As the diagram outlines, each vehicle can have their own specific architecture and capabilities, but as long as they implement a MACE module, they can participate in a MACE network. In this case, each vehicle has their own way of determining their position and reporting it, whether it is a UTM specific piece of hardware or simply their own autopilot with an attached GPS. MACE does not care where the information comes from or how it is determined. What ultimately matters is that the MACE module for each vehicle is receiving position updates and intended trajectory updates from the vehicle. With that data, each vehicle’s MACE instance can then disseminate that to the centralized MACE instance for re-planning, if necessary. On the backend of this process, each vehicle then receives its new targets and the process iterates until mission completion or vehicles leave the airspace.

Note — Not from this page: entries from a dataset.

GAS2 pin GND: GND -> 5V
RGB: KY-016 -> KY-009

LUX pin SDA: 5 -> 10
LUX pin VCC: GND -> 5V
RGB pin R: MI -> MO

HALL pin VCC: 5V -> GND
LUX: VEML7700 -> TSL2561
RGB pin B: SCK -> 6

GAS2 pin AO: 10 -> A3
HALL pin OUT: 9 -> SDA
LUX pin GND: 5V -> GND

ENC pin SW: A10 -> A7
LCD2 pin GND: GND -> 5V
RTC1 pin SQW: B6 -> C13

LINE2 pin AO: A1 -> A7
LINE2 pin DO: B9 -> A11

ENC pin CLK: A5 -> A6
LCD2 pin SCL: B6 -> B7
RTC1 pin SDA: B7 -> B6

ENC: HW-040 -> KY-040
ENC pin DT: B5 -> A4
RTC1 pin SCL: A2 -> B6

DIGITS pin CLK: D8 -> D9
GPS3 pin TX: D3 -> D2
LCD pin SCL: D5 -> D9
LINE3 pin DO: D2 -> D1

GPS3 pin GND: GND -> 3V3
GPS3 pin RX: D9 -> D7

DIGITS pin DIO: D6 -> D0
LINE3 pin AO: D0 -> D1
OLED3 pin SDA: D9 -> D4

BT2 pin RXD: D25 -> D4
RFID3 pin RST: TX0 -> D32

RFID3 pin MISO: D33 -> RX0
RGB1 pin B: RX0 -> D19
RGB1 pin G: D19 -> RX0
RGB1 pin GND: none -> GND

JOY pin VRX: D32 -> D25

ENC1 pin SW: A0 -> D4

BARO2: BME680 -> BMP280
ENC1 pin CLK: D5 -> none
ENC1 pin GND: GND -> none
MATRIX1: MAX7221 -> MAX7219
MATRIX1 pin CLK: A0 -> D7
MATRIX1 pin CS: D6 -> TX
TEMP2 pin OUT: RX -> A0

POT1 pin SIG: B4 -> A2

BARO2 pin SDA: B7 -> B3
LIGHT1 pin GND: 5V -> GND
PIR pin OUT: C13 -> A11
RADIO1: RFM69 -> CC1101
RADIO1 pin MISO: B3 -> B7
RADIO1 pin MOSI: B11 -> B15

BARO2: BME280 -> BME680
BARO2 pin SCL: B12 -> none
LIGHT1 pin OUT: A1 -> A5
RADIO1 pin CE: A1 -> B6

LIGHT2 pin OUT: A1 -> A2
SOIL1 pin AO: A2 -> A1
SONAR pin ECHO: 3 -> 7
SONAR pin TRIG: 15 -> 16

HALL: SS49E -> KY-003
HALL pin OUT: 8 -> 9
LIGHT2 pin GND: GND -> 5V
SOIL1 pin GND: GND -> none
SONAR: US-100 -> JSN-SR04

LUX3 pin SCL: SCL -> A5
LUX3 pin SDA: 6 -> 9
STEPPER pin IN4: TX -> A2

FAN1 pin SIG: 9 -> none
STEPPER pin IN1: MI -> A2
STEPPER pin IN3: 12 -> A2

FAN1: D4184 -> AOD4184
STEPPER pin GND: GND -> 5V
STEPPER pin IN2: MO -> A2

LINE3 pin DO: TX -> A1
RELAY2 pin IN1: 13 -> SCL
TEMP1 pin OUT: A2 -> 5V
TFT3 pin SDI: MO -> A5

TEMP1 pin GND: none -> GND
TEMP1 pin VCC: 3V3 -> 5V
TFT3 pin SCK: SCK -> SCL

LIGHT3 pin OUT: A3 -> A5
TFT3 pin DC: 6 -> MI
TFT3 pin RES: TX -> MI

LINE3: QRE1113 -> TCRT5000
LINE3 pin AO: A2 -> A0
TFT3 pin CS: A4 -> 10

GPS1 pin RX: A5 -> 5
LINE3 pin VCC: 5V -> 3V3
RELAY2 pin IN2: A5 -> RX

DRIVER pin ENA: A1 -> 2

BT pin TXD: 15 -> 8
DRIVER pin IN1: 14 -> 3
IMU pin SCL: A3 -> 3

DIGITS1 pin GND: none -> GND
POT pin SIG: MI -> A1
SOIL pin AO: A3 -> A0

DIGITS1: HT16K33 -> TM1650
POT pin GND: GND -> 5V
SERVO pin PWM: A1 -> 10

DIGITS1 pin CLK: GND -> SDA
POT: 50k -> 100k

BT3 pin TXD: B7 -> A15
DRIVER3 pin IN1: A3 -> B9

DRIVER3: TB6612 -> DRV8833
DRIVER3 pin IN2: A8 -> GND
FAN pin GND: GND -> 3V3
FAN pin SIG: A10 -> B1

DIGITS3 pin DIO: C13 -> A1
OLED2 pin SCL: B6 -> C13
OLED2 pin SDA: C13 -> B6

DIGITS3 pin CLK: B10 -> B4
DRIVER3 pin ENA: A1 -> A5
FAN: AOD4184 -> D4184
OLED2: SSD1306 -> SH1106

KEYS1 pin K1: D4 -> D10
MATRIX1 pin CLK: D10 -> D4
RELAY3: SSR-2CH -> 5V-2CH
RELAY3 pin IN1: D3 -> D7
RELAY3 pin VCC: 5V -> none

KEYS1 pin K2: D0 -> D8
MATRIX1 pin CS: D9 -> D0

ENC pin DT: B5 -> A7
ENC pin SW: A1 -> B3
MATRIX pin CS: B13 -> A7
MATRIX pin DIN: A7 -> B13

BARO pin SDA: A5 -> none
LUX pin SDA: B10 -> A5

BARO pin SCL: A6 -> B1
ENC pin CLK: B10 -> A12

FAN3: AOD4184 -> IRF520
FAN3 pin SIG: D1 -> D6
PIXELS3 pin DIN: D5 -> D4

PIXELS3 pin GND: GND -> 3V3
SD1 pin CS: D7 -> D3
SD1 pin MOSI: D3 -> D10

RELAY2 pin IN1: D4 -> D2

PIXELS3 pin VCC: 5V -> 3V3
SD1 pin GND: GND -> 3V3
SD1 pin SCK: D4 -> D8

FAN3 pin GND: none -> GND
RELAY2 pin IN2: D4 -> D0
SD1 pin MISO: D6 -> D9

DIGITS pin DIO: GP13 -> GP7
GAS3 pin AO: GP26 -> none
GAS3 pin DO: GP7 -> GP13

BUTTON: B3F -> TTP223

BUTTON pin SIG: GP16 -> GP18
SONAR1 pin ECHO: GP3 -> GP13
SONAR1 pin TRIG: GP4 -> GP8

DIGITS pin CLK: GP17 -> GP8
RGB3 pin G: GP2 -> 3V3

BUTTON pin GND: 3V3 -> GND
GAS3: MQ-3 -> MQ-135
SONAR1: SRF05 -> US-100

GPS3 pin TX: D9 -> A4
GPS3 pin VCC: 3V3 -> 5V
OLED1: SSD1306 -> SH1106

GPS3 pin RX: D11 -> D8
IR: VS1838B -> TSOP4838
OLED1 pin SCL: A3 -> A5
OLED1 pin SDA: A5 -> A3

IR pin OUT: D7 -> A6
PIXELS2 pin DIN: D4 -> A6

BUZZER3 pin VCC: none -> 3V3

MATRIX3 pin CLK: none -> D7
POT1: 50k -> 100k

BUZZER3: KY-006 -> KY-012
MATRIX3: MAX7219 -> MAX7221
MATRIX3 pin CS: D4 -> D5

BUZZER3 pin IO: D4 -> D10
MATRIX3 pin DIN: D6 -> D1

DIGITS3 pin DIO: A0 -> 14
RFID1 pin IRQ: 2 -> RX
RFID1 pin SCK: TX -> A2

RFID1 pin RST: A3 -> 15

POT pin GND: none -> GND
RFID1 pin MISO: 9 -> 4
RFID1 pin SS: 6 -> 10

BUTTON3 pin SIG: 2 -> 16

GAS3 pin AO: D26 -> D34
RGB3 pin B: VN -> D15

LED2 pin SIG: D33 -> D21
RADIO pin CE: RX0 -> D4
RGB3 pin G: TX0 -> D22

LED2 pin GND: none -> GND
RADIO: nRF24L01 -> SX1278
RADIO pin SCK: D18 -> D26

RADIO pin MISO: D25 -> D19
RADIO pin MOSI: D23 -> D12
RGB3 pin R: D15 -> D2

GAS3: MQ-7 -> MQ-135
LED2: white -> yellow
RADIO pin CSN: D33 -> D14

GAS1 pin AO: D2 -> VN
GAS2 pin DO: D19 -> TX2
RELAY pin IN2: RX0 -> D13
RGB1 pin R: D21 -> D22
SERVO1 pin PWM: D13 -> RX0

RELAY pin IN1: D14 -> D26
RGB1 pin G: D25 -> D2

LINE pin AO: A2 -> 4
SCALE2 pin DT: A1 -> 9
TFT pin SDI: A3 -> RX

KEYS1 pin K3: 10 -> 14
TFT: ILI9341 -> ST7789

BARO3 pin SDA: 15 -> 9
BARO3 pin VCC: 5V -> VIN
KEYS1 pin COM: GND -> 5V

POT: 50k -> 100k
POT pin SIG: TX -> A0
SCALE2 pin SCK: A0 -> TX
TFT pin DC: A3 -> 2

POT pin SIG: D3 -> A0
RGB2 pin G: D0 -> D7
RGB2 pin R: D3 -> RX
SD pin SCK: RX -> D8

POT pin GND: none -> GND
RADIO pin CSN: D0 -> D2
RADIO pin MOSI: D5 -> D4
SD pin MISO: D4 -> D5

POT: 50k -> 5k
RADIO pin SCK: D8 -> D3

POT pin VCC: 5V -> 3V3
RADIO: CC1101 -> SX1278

In the decentralized case, things become more complicated and more functionality is required from individual vehicles. However, the inter-vehicle communications is still handled by MACE. Instead of pushing all data through one centralized asset to conduct global planning, each vehicle is responsible for its own planning in its immediate airspace based on the knowledge it has available to it to keep a safe distance from other vehicles. This requires each vehicle have their own path planning and obstacle avoidance capabilities. The decentralized case is detailed in the figure below.
The core concept of the centralized case remains intact—i.e. each vehicle’s MACE module needs to receive position and intended trajectory updates from the attached vehicle and those need to be disseminated between each vehicle in the MACE network. However, it is not necessarily the case that each vehicle has knowledge of the complete MACE network and/or operating space. To get a complete picture, as MACE instances communicate with each other the local copy of the environment that each vehicle must be updated from new data coming from vehicles that may not be in direct communication. In addition, you cannot assume that when a vehicle plans a path to steer clear of vehicles it knows about that a vehicle it is not aware of will not interfere with that trajectory. That is where a vehicle’s local obstacle avoidance comes into play—it must take over the immediate planning horizon to avoid unknown obstacles that any intermediate or global knowledge of the world hasn’t accounted for yet.
To get started using MACE, follow the steps on the Install and Run page. From there, you can either clone and build on Linux or Windows. Currently, MACE has been tested on Ubuntu 18.04 and Windows. It has also been deployed on an ODROID XU4 running UbuntuMate (i.e. ARM processor).